CodeMirror 5 is the original, long-running version with a traditional API, a global CodeMirror object, language "modes," and an add-on system. CodeMirror 6 is a ground-up rewrite delivered as small, composable @codemirror/ packages built on the Lezer parser system, with a stronger focus on extensibility, accessibility, and modern build tooling. They are not API-compatible, so migrating from 5 to 6 is a deliberate effort, and both versions remain in active use, which is why detection has to account for each.
How do I detect CodeMirror on a web page?
Open DevTools and inspect the editor element: CodeMirror 5 wraps it in a .CodeMirror element with cm--prefixed token classes, while CodeMirror 6 uses cm-editor, cm-content, and cm-line classes. In the Console, typing CodeMirror will return an object if the page runs CodeMirror 5. You can also filter the Network tab for "codemirror" to spot codemirror.js/codemirror.css or @codemirror/ packages. Tools like Wappalyzer and BuiltWith often report it under JavaScript libraries.
Is CodeMirror the same as the editor in VS Code?
No. The editor in Visual Studio Code, and in VS Code for the Web, is Monaco, a separate open-source project. CodeMirror is an independent, lighter-weight editor that predates Monaco's public release and is often chosen for embedding when a leaner, highly modular editor is preferable to Monaco's heavier, IDE-grade feature set. The two are competitors in the in-browser editor space, but they are distinct codebases.
Does CodeMirror work on mobile and touch devices?

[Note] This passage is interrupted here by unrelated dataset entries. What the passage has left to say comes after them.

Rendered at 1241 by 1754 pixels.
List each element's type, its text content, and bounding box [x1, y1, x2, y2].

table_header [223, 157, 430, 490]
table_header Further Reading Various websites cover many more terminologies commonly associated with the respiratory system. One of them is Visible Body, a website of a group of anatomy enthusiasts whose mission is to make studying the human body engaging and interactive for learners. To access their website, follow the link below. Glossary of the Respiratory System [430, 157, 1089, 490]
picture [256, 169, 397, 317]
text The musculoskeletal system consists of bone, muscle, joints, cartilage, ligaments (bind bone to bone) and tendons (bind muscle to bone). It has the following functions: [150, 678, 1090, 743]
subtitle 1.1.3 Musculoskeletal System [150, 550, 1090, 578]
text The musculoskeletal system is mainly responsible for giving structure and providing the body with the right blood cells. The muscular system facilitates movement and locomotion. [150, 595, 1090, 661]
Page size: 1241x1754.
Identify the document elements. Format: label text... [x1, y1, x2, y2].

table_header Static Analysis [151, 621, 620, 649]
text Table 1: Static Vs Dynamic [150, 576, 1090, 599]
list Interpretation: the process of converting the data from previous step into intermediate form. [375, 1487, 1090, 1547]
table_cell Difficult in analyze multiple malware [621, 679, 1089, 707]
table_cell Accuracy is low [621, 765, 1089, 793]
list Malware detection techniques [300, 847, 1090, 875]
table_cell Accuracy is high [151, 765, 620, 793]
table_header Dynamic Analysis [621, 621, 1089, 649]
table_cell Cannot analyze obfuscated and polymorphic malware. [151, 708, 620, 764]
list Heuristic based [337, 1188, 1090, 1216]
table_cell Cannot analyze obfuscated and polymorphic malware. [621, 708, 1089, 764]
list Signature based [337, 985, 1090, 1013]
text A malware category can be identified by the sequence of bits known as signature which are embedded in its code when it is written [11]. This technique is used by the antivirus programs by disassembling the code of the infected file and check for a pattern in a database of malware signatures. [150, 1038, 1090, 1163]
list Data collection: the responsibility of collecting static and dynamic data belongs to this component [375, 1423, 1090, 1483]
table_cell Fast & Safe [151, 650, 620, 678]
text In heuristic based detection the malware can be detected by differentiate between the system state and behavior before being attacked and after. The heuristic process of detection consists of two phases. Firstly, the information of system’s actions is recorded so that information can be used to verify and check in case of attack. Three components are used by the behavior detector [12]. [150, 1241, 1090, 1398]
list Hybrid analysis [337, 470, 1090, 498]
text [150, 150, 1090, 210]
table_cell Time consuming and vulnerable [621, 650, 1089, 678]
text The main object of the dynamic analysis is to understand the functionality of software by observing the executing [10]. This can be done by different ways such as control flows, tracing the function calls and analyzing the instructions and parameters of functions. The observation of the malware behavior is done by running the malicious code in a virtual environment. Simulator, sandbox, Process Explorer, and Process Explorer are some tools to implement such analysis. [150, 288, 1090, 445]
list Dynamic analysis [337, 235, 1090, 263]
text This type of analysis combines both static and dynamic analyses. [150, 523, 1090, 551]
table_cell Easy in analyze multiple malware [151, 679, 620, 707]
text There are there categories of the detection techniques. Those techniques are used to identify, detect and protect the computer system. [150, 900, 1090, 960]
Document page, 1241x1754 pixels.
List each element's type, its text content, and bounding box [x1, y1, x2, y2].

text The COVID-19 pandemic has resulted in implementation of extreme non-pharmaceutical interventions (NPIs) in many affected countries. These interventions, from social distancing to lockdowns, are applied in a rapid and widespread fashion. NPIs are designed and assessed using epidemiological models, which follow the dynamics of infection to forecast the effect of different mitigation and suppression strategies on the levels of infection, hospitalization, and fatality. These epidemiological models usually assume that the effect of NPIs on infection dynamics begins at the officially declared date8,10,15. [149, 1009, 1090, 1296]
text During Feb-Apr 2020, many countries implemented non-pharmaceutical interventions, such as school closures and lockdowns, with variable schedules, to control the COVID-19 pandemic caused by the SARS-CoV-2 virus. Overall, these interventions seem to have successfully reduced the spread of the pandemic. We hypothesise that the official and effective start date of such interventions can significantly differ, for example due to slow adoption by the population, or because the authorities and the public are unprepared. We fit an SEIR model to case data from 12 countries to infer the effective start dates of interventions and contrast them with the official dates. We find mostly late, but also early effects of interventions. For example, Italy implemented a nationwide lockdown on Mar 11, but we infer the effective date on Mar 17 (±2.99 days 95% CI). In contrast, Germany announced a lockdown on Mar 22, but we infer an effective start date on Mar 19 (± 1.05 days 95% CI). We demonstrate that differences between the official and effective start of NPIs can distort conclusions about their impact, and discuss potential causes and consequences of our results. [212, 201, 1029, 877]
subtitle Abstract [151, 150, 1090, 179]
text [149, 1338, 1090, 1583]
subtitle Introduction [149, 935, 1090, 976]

CodeMirror 6 was rewritten with a strong emphasis on robust input handling, accessibility, and better support for touch devices and on-screen keyboards, improving the experience on phones and tablets compared with the older line. Code editing on small touchscreens is inherently challenging, but the modern version handles selection, scrolling, and input far more gracefully. Many responsive web apps embed CodeMirror precisely because it adapts to a range of devices.